Library kicks off winter author celebration

Fifth-generation Oregonian author William Sullivan is best known for his hiking guides and ”Listening for Coyote,” a journal about his 1000-mile hike across Oregon. Photo provided

SPRINGFIELD – Vikings have gained a reputation in present-day views of history for pillaging villages in England, but Oregon author William ”Bill” Sullivan suggests that the Vikings were more complicated than that.
Sullivan presented ”Were the Vikings Barbarians?” to kick off the third annual Springfield Celebrates Authors event on Jan. 18.
”Bill Sullivan is invited back every year and we had him as the kickoff because he has a different presentation to give each year,” said Kristen Curé, Latino liaison librarian and adult services librarian at Springfield Library, which hosted the event. ”His writing is so diverse.”
Sullivan has written 22 books about history, mystery and adventure. He is best known for his hiking guides and ”Listening for Coyote,” a journal about his 1000-mile hike across Oregon; the book was chosen by the Oregon Cultural Heritage Commission as one of Oregon’s 100 most significant books.

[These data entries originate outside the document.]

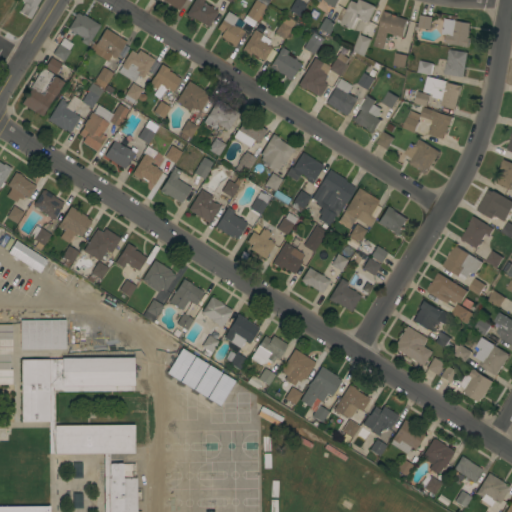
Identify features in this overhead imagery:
building: (227, 0)
building: (227, 1)
building: (330, 2)
building: (331, 2)
building: (172, 3)
building: (174, 3)
building: (27, 7)
building: (28, 7)
building: (296, 7)
building: (254, 10)
building: (254, 10)
building: (200, 11)
building: (200, 12)
building: (355, 13)
building: (357, 14)
building: (332, 15)
building: (424, 21)
building: (246, 22)
building: (425, 22)
building: (281, 26)
building: (325, 26)
building: (81, 27)
building: (284, 27)
building: (83, 28)
building: (228, 28)
building: (230, 28)
building: (388, 28)
building: (390, 28)
building: (455, 32)
building: (456, 32)
building: (311, 42)
building: (312, 43)
building: (106, 45)
building: (107, 45)
building: (256, 45)
building: (257, 45)
building: (361, 45)
building: (362, 45)
road: (29, 47)
building: (60, 49)
building: (62, 49)
building: (343, 50)
building: (122, 51)
road: (10, 54)
building: (398, 60)
building: (400, 60)
road: (36, 62)
building: (134, 63)
building: (454, 63)
building: (456, 63)
building: (283, 64)
building: (284, 64)
building: (338, 64)
building: (51, 65)
building: (52, 65)
building: (134, 65)
building: (425, 67)
building: (319, 73)
building: (103, 75)
building: (314, 78)
building: (114, 79)
building: (162, 79)
building: (163, 79)
building: (365, 80)
building: (366, 81)
building: (102, 86)
building: (435, 87)
building: (108, 89)
building: (41, 91)
building: (131, 91)
building: (40, 92)
building: (438, 92)
building: (131, 93)
building: (89, 95)
building: (90, 95)
building: (451, 95)
building: (190, 96)
building: (191, 97)
building: (339, 97)
building: (340, 97)
building: (411, 97)
building: (422, 99)
building: (390, 100)
building: (434, 101)
road: (276, 104)
building: (159, 108)
building: (160, 109)
building: (64, 114)
building: (110, 114)
building: (367, 114)
building: (368, 115)
building: (62, 117)
building: (219, 117)
building: (218, 118)
building: (410, 121)
building: (412, 121)
building: (435, 122)
building: (437, 122)
building: (100, 125)
building: (389, 127)
building: (186, 128)
building: (91, 131)
building: (145, 131)
building: (187, 131)
building: (146, 132)
building: (247, 132)
building: (248, 132)
building: (385, 140)
building: (510, 145)
building: (214, 146)
building: (118, 152)
building: (172, 153)
building: (274, 153)
building: (117, 154)
building: (171, 154)
building: (273, 154)
building: (421, 155)
building: (422, 155)
building: (243, 162)
building: (201, 167)
building: (303, 167)
building: (146, 168)
building: (202, 168)
building: (304, 168)
building: (2, 170)
building: (145, 170)
building: (3, 172)
building: (504, 174)
building: (505, 174)
building: (272, 181)
building: (174, 186)
road: (456, 186)
building: (17, 187)
building: (18, 187)
building: (173, 187)
building: (230, 187)
building: (330, 196)
building: (331, 196)
building: (281, 198)
building: (298, 200)
building: (299, 201)
building: (258, 202)
building: (46, 203)
building: (259, 203)
building: (47, 204)
building: (495, 204)
building: (202, 205)
building: (494, 205)
building: (202, 206)
building: (357, 208)
building: (358, 209)
building: (13, 214)
building: (14, 214)
building: (390, 220)
building: (391, 220)
building: (285, 223)
building: (71, 224)
building: (72, 224)
building: (229, 224)
building: (229, 224)
building: (507, 229)
building: (355, 232)
building: (356, 232)
building: (474, 232)
building: (476, 232)
building: (39, 236)
building: (38, 237)
building: (312, 238)
building: (313, 238)
building: (259, 240)
building: (259, 242)
building: (98, 243)
building: (100, 244)
building: (376, 253)
building: (69, 254)
building: (377, 254)
building: (128, 257)
building: (129, 258)
building: (286, 258)
building: (287, 258)
building: (493, 258)
building: (494, 259)
building: (337, 262)
building: (338, 262)
building: (460, 262)
building: (462, 263)
building: (369, 265)
building: (370, 267)
building: (97, 269)
building: (98, 270)
building: (509, 271)
building: (510, 272)
building: (156, 277)
building: (157, 277)
building: (313, 280)
building: (314, 280)
building: (475, 286)
building: (510, 286)
building: (476, 287)
building: (125, 288)
building: (126, 288)
road: (58, 289)
road: (255, 289)
building: (446, 289)
building: (446, 289)
building: (509, 290)
building: (184, 294)
building: (184, 295)
building: (343, 295)
building: (343, 296)
building: (495, 299)
building: (496, 299)
building: (151, 307)
building: (151, 310)
building: (214, 311)
building: (215, 311)
building: (459, 312)
building: (459, 312)
building: (427, 316)
building: (429, 316)
building: (183, 322)
road: (113, 323)
building: (482, 327)
building: (503, 327)
building: (504, 327)
building: (238, 331)
building: (239, 333)
building: (41, 334)
building: (41, 334)
building: (442, 340)
building: (206, 344)
building: (410, 345)
building: (412, 346)
building: (267, 349)
building: (267, 351)
building: (5, 353)
building: (4, 354)
building: (483, 355)
building: (487, 355)
building: (236, 361)
building: (432, 365)
building: (434, 366)
building: (295, 367)
building: (297, 367)
building: (446, 374)
building: (447, 374)
building: (256, 375)
building: (65, 379)
building: (474, 385)
building: (475, 385)
building: (319, 386)
building: (318, 390)
building: (290, 395)
building: (292, 396)
building: (349, 401)
building: (349, 402)
building: (319, 413)
building: (377, 418)
building: (81, 419)
building: (378, 420)
road: (502, 424)
building: (349, 428)
building: (404, 437)
building: (406, 437)
building: (92, 439)
park: (229, 445)
park: (183, 446)
building: (376, 447)
building: (435, 455)
building: (436, 455)
building: (403, 467)
building: (466, 469)
building: (75, 470)
building: (76, 470)
building: (463, 470)
park: (186, 474)
park: (232, 474)
park: (334, 477)
building: (429, 484)
building: (430, 486)
building: (490, 489)
building: (117, 490)
building: (491, 490)
building: (461, 499)
building: (76, 500)
park: (187, 500)
park: (233, 500)
building: (76, 501)
building: (508, 506)
building: (509, 507)
building: (24, 508)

His latest historical fiction series started with ”Ship in the Hill,” following the true story of a Viking burial ship unearthed in Norway in 1904, alternating chapters between the archeologists and the Viking queen who sailed the ship a thousand years earlier.
The second book in the series, ”The Ship in the Sand” covers the Viking era when Harald Bluetooth united Denmark, setting the stage for the conquest of England. Alternating chapters are set in World War II when Danish archaeologists set out to undermine the Nazi occupation of Denmark.

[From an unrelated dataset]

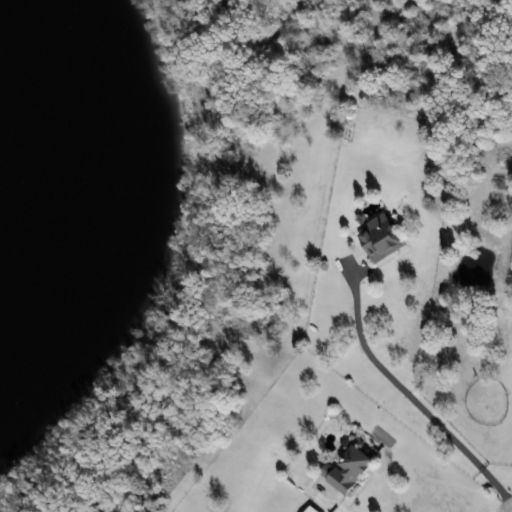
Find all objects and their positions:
building: (381, 237)
road: (412, 396)
building: (349, 467)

”There’s much misinformation about the Vikings,” Sullivan said. ”My goal is to reveal the truth as I find it. Denmark is a small country with a big heart.”
Sullivan’s presentation focused on the research that he undertook for the second novel, which led him to Northern Europe over a dozen times. He examined burial ships, rune stones and treasure troves to better understand the Vikings.
”England and America have bloodthirsty views,” he explained, adding that in Denmark and other Nordic countries that that was not the case. ”Two views can’t both be true.”
Historically, Vikings attacked monasteries in England because they were hoarding wealth and were believed to worship a false god; but the Vikings were only in it for the money and worked as farmers in their home countries – although eventually Danish Vikings settled in England to farm as well.
The monasteries were also the ones who kept records, and therefore recorded the Vikings as ”barbarians” due to their attacks on them – a view maintained by English researchers that Scandinavian researchers disagree with.
”I personally didn’t know a lot about Viking history; it’s interesting how the history we do know was influenced by the English,” Curé said. ”It shows the person who writes history has the lasting impact.”
In the past, Springfield Celebrates Authors has highlighted WWII historians, historic mysteries and poetry. Curé said the event came together when Friends of the Springfield Public Library expressed interest in a yearly tradition focusing on Oregon- and Lane County-specific authors.
”It’s a wonderful way to highlight the talent we have here,” she said.
Author talks will take place monthly until April. Feb. 8 will have Kenneth R. Coleman, March 28 will have Suzi Prozanski and April will be a poet chosen by the Oregon Poetry Association.